After a bad nights sleep [thanks Jeremy], we woke early for a tour we had booked the night before, which cost 40 MYR each [approx 8 GBP]. After picking up other tourists in a minivan, we first stopped at the Boho Tea Plantations to take in the impressive view and take photos. We'd seen lots of photos of tea plantations but they look so much more incredible when it's right in front of you.

After a short drive, we stopped at the peak of Mt Brinchang, which conveniently has an access road as there are telecoms towers at the top. We climbed this rather rickety looking watchtower to enjoy the view from the top, which you can see in the photo below. 


After another short drive we were then shown around the 'Mossy Forest' by our tour guide Ravi, who was very knowledgeable and spoke great English.

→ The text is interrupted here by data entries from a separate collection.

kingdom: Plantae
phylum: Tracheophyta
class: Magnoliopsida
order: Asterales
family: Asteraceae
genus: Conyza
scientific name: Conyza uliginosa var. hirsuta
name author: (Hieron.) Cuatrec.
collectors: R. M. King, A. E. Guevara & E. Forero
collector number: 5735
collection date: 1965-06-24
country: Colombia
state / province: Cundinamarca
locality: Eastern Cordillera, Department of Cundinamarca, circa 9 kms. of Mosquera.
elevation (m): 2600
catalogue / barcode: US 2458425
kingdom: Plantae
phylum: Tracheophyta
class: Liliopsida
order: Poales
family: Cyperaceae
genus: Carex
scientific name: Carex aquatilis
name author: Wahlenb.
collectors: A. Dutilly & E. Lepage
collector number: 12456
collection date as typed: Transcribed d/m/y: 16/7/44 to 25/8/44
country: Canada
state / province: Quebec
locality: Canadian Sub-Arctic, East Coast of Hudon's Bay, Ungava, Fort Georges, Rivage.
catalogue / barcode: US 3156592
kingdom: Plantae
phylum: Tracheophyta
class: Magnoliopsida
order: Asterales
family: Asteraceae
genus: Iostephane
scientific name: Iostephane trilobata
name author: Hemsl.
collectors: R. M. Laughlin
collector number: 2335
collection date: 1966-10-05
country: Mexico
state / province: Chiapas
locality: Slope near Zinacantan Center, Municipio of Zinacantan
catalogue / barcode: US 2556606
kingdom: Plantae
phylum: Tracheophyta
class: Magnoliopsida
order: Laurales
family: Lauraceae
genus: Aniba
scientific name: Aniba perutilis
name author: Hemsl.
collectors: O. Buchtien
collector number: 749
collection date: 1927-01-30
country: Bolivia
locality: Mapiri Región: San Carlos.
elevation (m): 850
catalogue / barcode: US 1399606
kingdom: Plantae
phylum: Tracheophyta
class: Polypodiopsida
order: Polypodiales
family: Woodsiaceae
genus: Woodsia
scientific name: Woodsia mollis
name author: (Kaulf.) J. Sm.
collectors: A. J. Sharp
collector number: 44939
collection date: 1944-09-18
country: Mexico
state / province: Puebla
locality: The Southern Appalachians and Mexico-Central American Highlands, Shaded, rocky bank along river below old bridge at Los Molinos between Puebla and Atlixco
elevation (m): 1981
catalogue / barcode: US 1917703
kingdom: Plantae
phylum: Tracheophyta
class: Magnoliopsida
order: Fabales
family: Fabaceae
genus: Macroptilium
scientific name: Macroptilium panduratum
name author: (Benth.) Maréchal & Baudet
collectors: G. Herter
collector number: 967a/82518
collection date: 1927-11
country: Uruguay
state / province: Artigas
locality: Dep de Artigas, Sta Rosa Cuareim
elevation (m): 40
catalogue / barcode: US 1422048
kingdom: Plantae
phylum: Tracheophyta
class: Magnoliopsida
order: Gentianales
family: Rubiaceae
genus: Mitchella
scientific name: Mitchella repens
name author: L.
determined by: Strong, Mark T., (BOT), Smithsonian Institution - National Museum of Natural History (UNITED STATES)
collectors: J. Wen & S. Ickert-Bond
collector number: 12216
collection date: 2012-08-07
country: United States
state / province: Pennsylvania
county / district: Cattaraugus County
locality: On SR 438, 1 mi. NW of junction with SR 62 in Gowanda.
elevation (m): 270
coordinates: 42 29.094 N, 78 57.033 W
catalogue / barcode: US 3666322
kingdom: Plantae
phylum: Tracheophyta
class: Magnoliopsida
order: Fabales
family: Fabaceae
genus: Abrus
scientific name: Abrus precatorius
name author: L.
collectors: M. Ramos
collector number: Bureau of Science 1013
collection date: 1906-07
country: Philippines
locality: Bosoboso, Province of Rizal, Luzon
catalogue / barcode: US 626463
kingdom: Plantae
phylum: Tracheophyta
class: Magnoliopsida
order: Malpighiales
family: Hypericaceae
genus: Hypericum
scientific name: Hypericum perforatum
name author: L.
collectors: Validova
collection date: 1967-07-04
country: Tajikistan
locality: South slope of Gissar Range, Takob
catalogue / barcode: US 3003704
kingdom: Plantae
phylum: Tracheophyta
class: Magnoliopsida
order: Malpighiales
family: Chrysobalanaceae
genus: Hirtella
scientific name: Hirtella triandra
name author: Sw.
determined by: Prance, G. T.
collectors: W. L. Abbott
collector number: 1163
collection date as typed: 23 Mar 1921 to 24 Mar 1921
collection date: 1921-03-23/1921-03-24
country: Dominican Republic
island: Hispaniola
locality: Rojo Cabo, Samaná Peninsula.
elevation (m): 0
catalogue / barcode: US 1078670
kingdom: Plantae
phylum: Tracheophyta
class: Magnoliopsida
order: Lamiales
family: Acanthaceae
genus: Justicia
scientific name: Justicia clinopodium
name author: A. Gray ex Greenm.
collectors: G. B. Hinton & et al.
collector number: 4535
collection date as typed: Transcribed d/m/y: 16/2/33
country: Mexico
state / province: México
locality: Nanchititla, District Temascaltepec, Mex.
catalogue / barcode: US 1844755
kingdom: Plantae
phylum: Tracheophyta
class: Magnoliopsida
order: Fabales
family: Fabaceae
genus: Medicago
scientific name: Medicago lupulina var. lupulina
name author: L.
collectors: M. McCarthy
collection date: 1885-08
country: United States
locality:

The Mossy Forest has a lovely wooden walkway through it, which makes it an easy and pleasant way to enjoy the plants, wildlife and views that the area has to offer. Despite being so high up, the coldest recorded temperature at 2000 metres above sea level on this mountain is three degrees celsius, due to the relatively short distance from the equator.  





We were then shown around the Boh Tea factory, which was pretty cool as each process is explained and you can see the workers doing it through screens. We then had some lovely tea and scones at the cafe, which overlooked the plantation and the workers village, which you can see below.




After driving back down the mountain, we stopped at a strawberry farm, where we picked our own delicious strawberries, as demonstrated by Emily below!



Last stop of the day was a Butterfly Farm. There were also snakes, chickens, rabbits and many insects at this farm, but sadly not all of the animals seemed particularly well looked after, which was a shame as the place itself was pretty nice.


We didn't stick around for long in the Cameron Highlands, as visiting the tea plantations is the main highlight and there isn't a whole lot else to see. The day after our tour we got a four-hour minivan to George Town, on the island of Penang. There is a large bridge that links the island with the mainland, and as we paid a little more than a standard bus, the journey was quick and took us right to the road where we wanted to find a guest house. I'll write about Penang in the next few days. Thanks for reading!